Thousands of families already enduring a miserable winter after being hit by continual heavy rain and flooding face the prospect of being washed out on Christmas Day as Storm Eva brings yet another deluge.
Met Office forecasters have issued a severe weather warning for Cumbria lasting until the end of Boxing Day and a number of flood warnings remain in place.
Soldiers will be deployed in the county on Christmas Eve to bolster defences alongside hundreds of Environment Agency staff as part of emergency measures put in place at Wednesday's Cobra meeting.
The warnings come as hundreds of families are already struggling to make the best of Christmas after being forced out of their homes by floods following record rainfall caused by Storm Desmond earlier this month.
The village of Glenridding was flooded for the third time in three weeks and Appleby-in-Westmorland for a second time when rivers burst their banks after another heavy downpour on Tuesday.
Up to 50mm of rain is expected to fall on already saturated ground in Cumbria’s mountains tonight as Storm Eva weaved across the UK. And the region faces the prospect of a further 80mm of rain from 3pm to midnight on Christmas Day – with a risk of 150mm in the worst-affected areas. Two flood warnings and seven flood alerts were in place across the North-west this afternoon before Storm Eva was expected to arrive.
The Environment Agency has now moved 2km of temporary flood defences and 20 extra water pumps to the north of England as a precaution.
Paul Mustow, deputy director in flood and coastal risk management at the Environment Agency, said: “Our thoughts are with all those who have had their homes and businesses flooded throughout the run-up to Christmas.
“Staff are now on the ground taking action to support communities affected, as well as checking the condition of flood defences and the position of pumps and barriers.
“The Environment Agency is also preparing for the possibility of further unsettled weather from Christmas Day into Boxing Day.”
Firefighters were called to eight flooding incidents in Cumbria on Tuesday and rescued residents including a woman of 70.
The owners of the Glenridding Hotel, which has been forced to close until the new year, said they were “feeling defeated” after their third flooding in three weeks.
In Appleby, the River Eden burst its banks for the second time in a month. A flood warning siren prompted local people to rush to help those at risk before the stone bridge over the river was closed as the waters rose.
Martin Stephenson, a local councillor for Appleby, said: “Residents and businesses get used to the fact that flooding is a risk nearly all the time. Over the years, they have built resilience to that. Even more resilience may be needed going forward.”
Patrick Leach, whose carpet shop in Appleby was flooded again on Tuesday, said locals have been heartened by the response of neighbours who have come to their aid.
He said: “You might get maybe 100 people turn up. They fill sandbags. They move things. Generally, we can get through. It’s just about trying to think one step ahead.”

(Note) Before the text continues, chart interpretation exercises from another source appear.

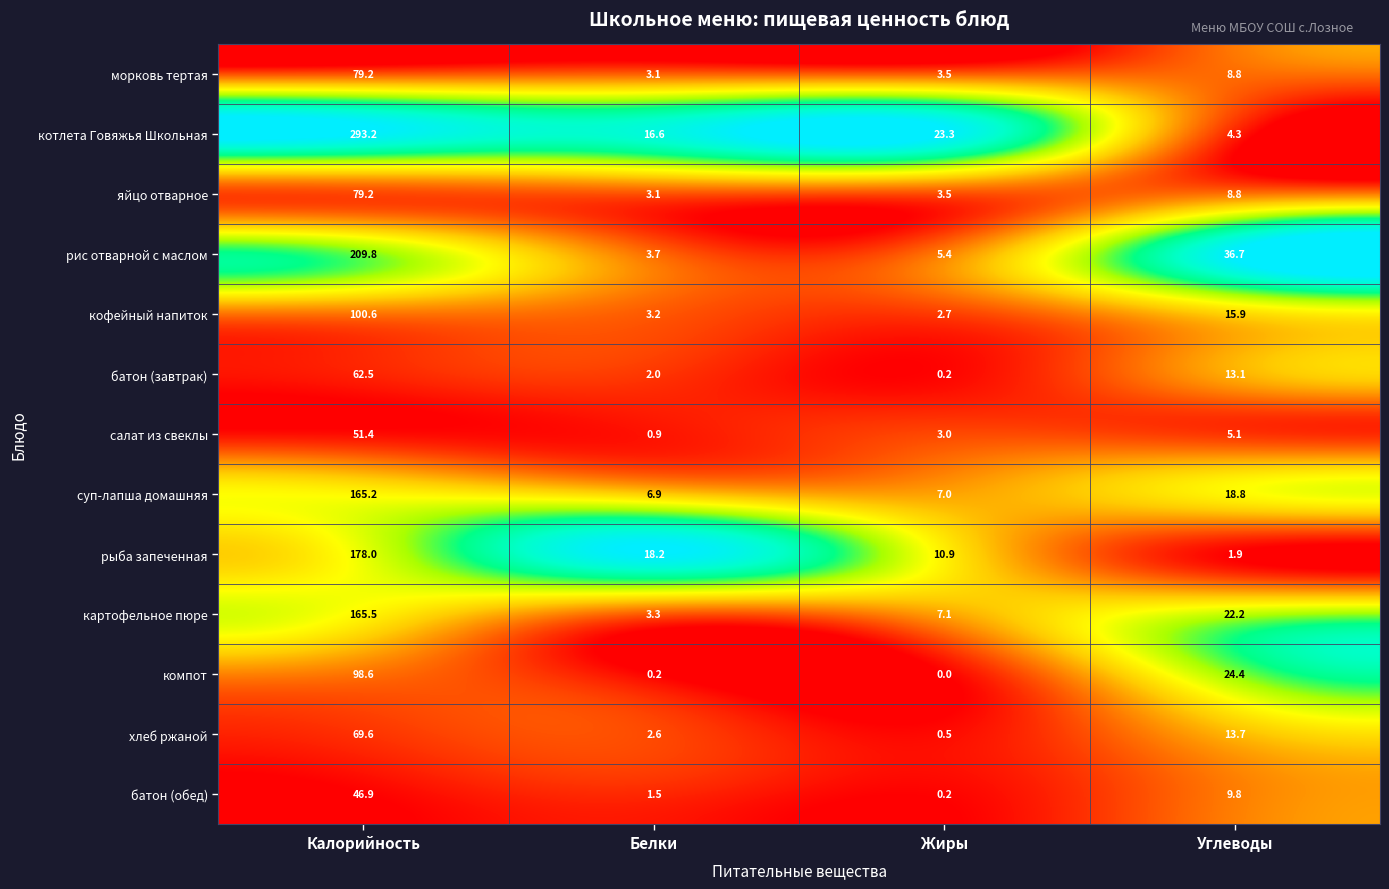

Is the value of котлета Говяжья Школьная at Белки greater than the value of компот at Белки?

Yes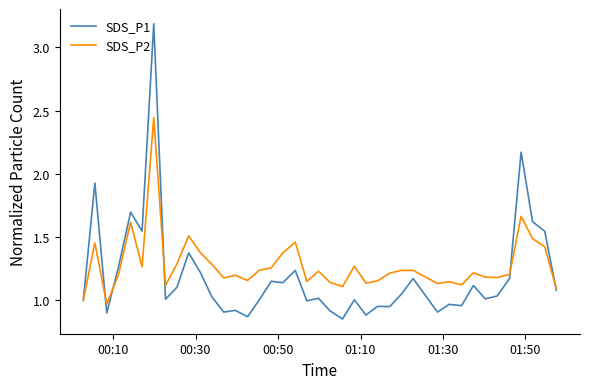

How many lines are shown in the chart?

2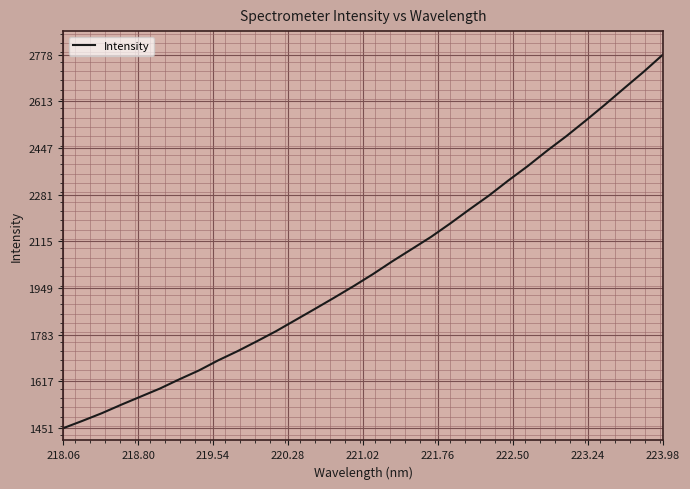

What is the maximum value shown in the chart?

2778.4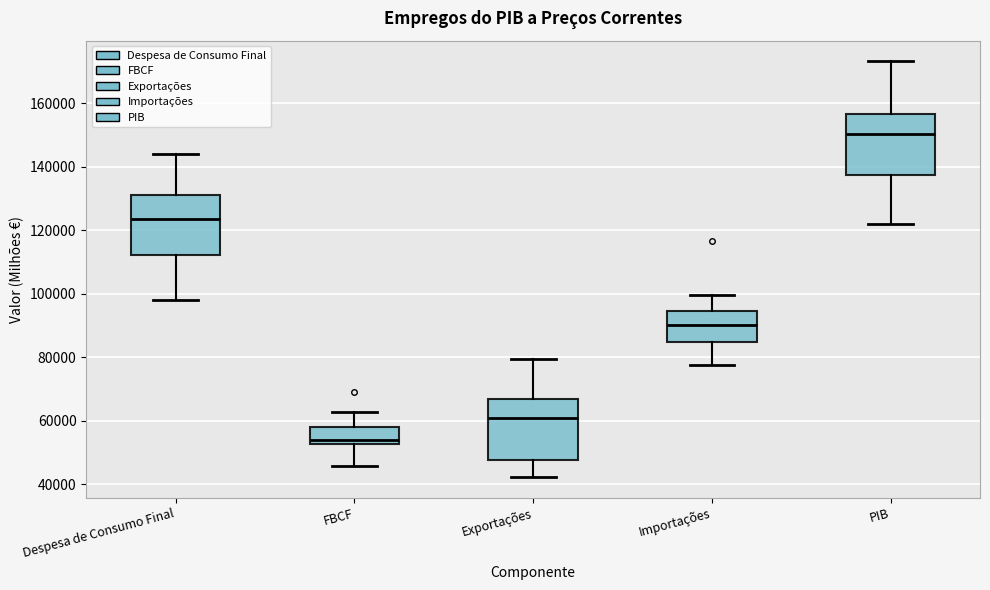

Reading left to right, read every box against the y-axis: the position of its median line, the range the box covers, and the ends of its whiskers. The values are not printed on the chart, so give them approximately, as read against the axis.

Despesa de Consumo Final: median 124000, box 112000 to 132000, whiskers 98000 to 144000
FBCF: median 54000, box 52000 to 58000, whiskers 46000 to 62000
Exportações: median 60000, box 48000 to 66000, whiskers 42000 to 80000
Importações: median 90000, box 84000 to 94000, whiskers 78000 to 100000
PIB: median 150000, box 138000 to 156000, whiskers 122000 to 174000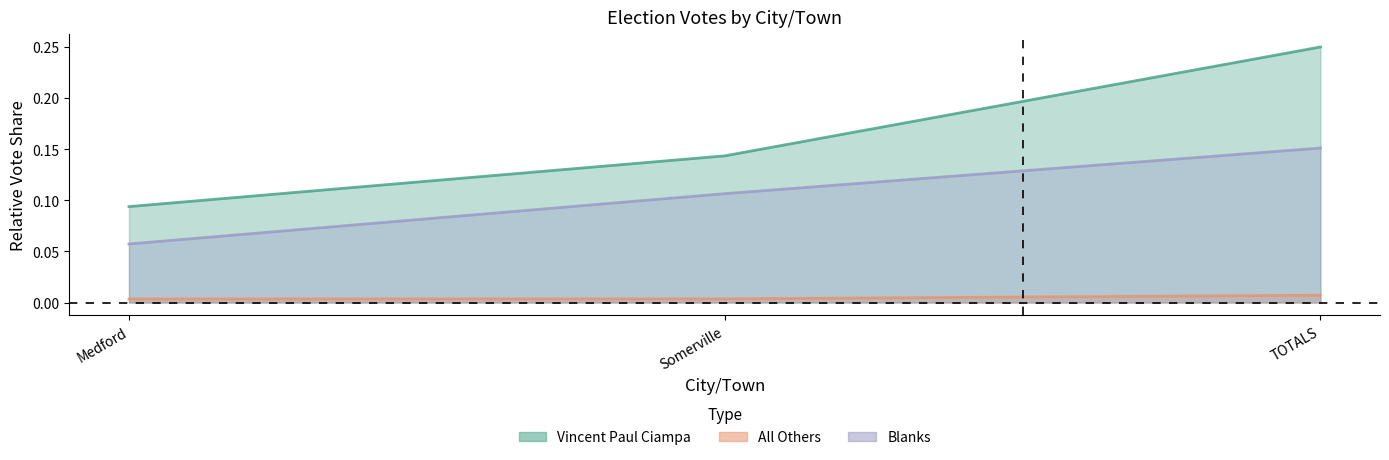

Which series has the widest spread of values?

Vincent Paul Ciampa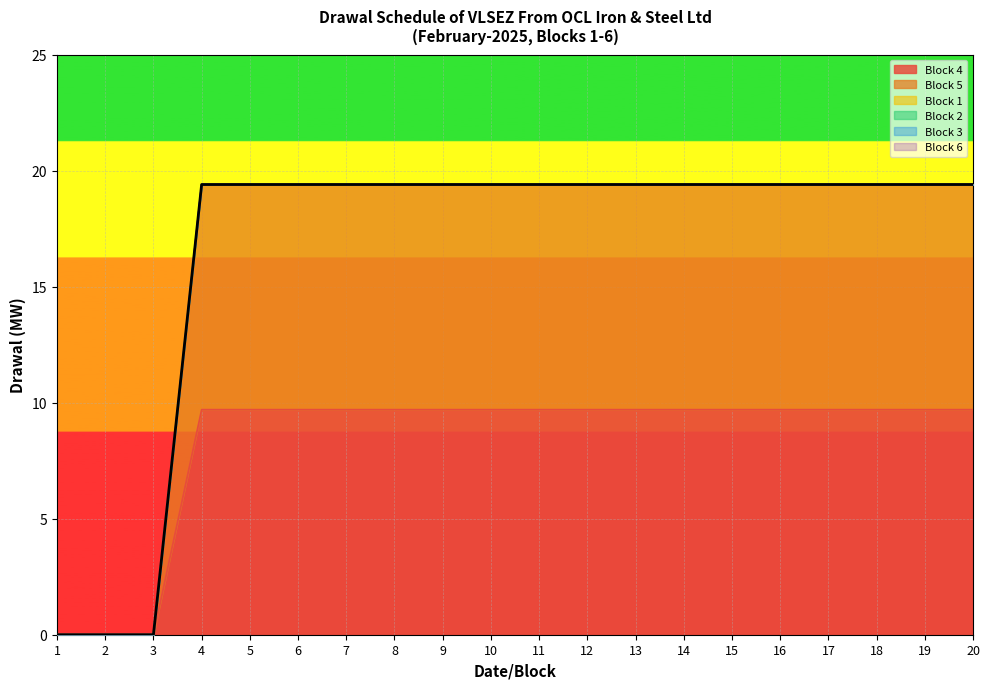

How many data points in Block 5 are above 9?

17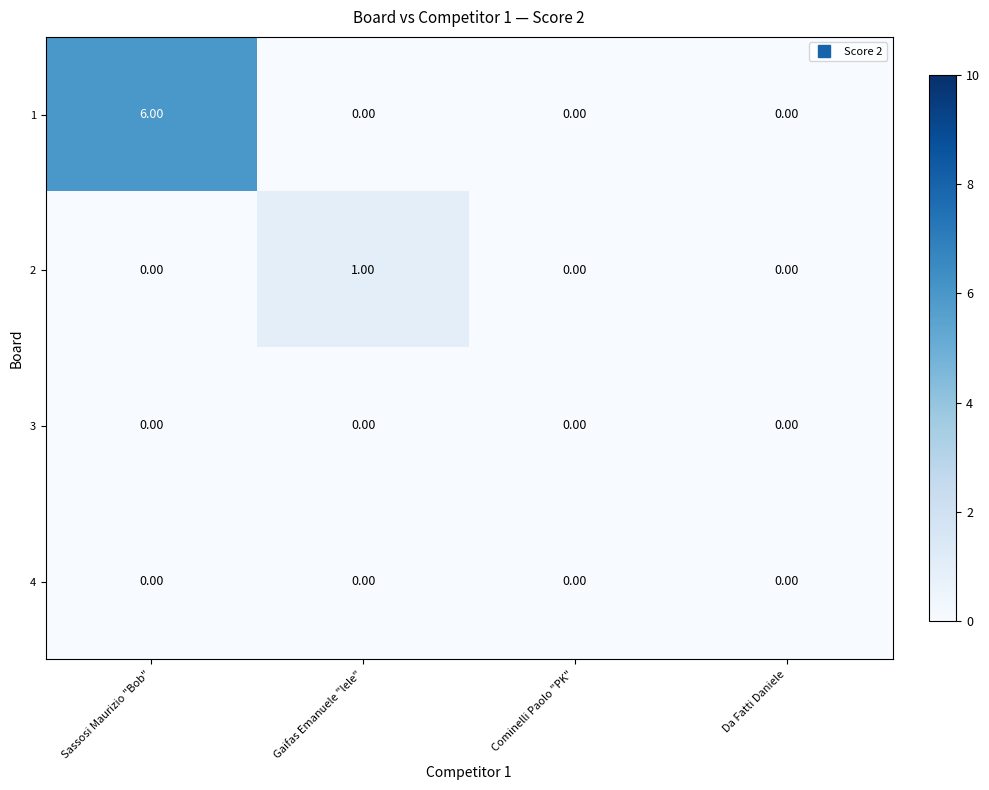

At how many categories does at least one series exceed 5?

1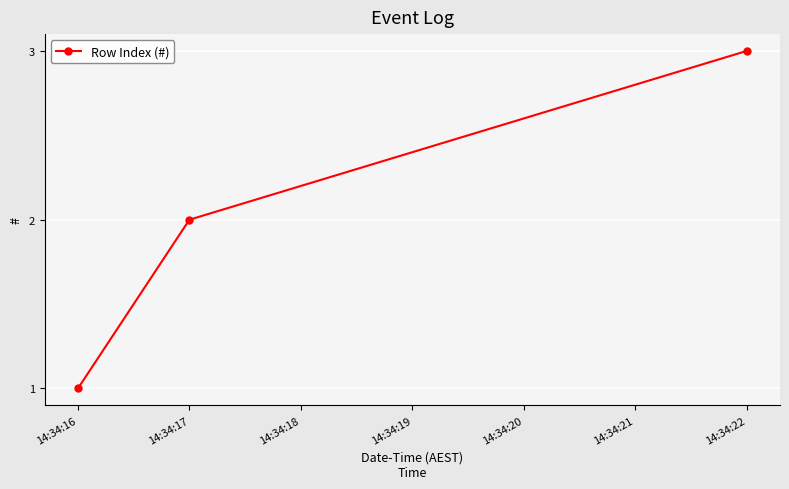

The value at 14:34:16 is 0. True or false?

False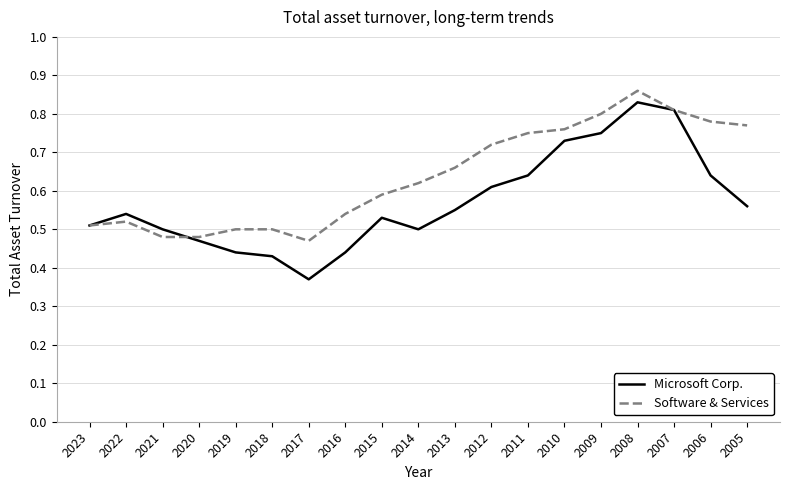

Rank the series by their average value, from highest to lowest.

Software & Services, Microsoft Corp.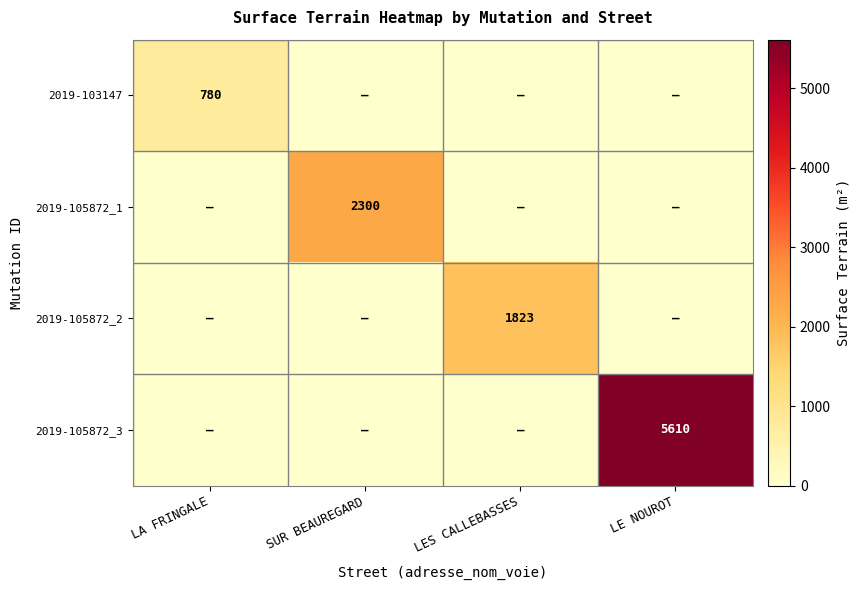

Is it true that 2019-103147 equals 780 at LA FRINGALE?

True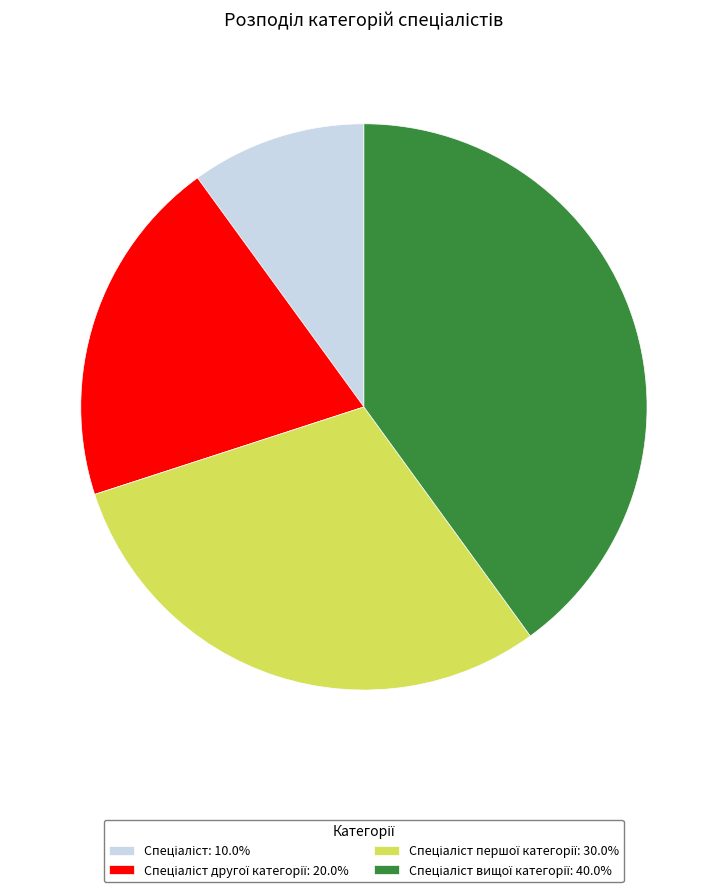

Does any single category account for the majority?

No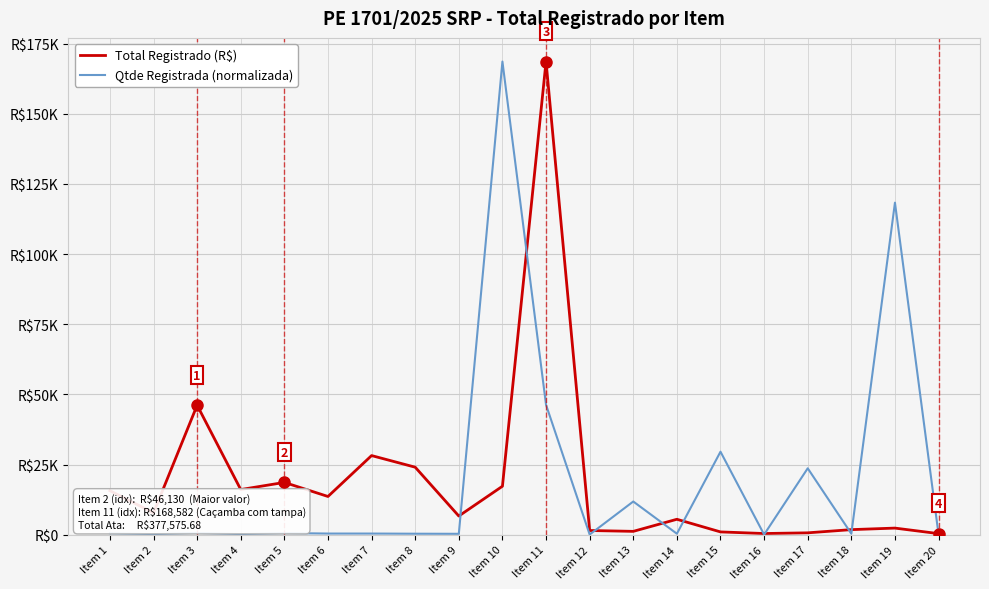

Where does the Total Registrado (R$) series first go above 7784?

Item 1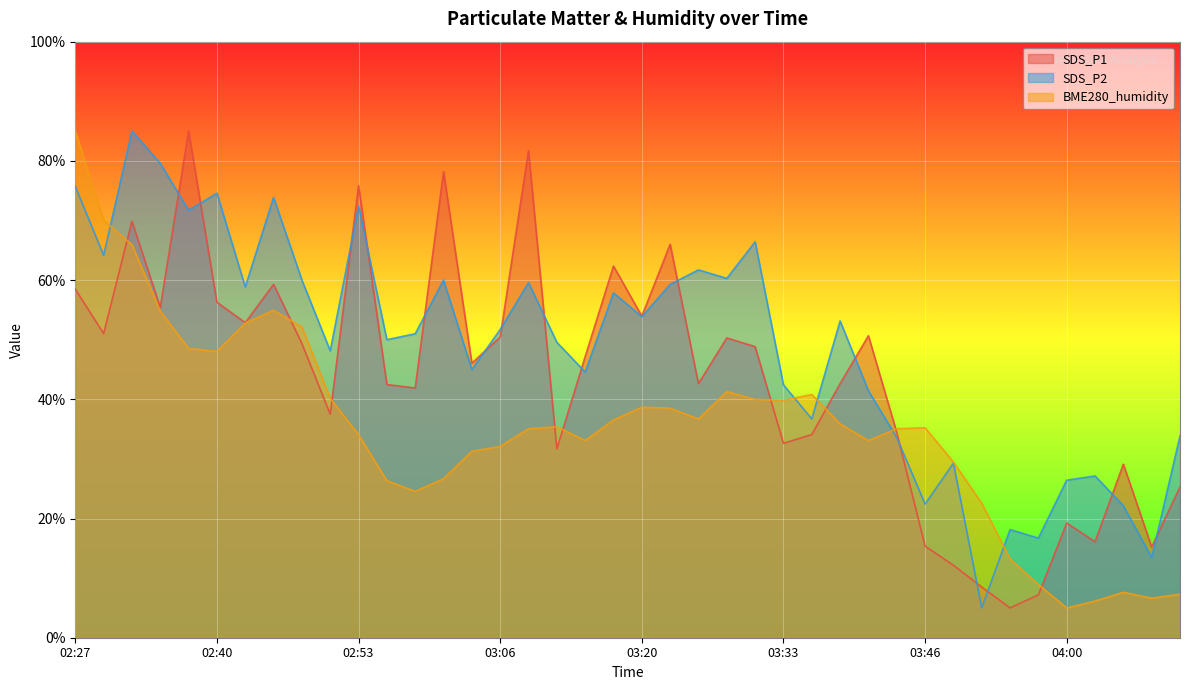

Between 02:30 and 02:50, which is larger?

02:30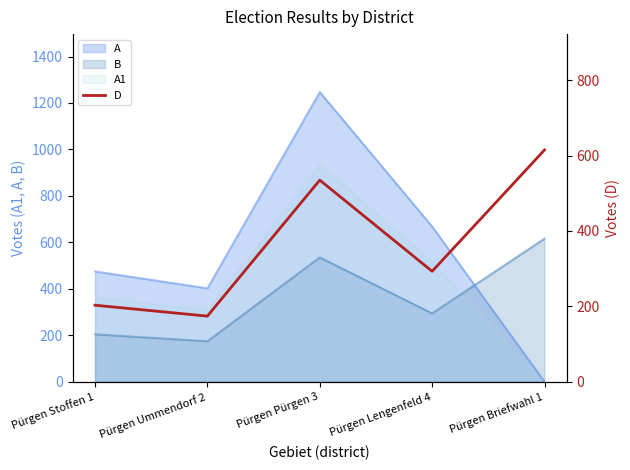

List the labels in order of B value, largest first.

Pürgen Briefwahl 1, Pürgen Pürgen 3, Pürgen Lengenfeld 4, Pürgen Stoffen 1, Pürgen Ummendorf 2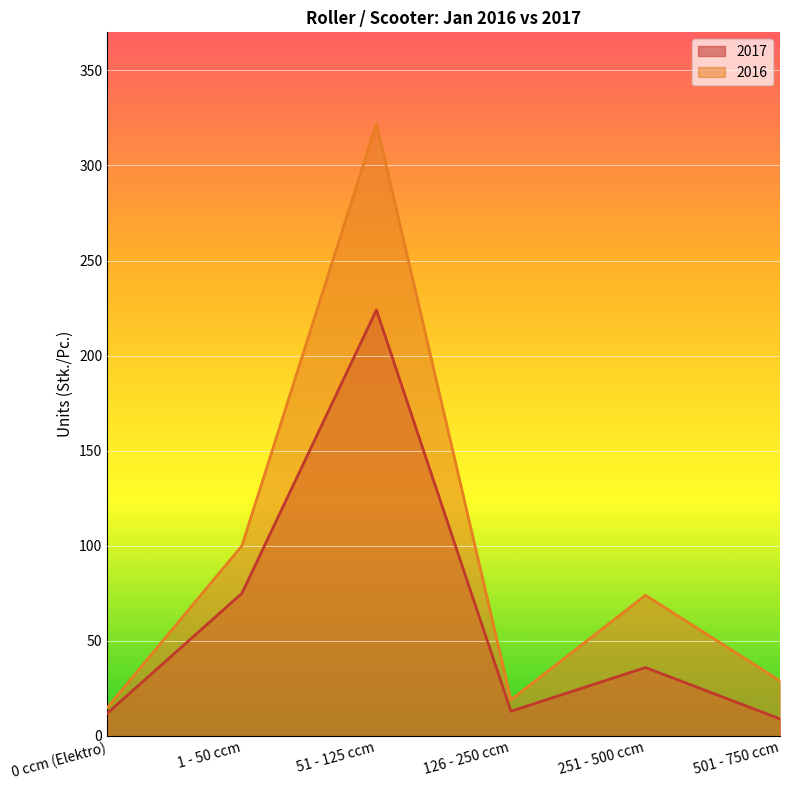

Reading left to right, list all the values displayed in this chart.

2017: 0 ccm (Elektro)=12	1 - 50 ccm=75	51 - 125 ccm=224	126 - 250 ccm=13	251 - 500 ccm=36	501 - 750 ccm=9
2016: 0 ccm (Elektro)=15	1 - 50 ccm=100	51 - 125 ccm=322	126 - 250 ccm=19	251 - 500 ccm=74	501 - 750 ccm=29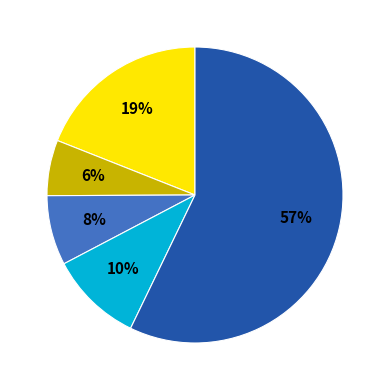

How many slices are in this pie chart?

5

The Venerable Richard Pratt, the Archdeacon of West Cumberland, said: “Some people have already been flooded three times this month and have lost their treasured possessions. It’s been very hard. People have a sense of belonging in Cumbria and they express that by looking after each other at all times, but especially when things go so badly wrong.”
Bookmakers have slashed the odds of this being the warmest Christmas on record and the only likelihood of a white Christmas is in the mountains of Scotland.
Met Office spokeswoman Lindsay Mears said: “Some heavy rain is expected in Cumbria, which will fall on already saturated ground. People should be aware of the possibility of heavy rainfall and should take care.”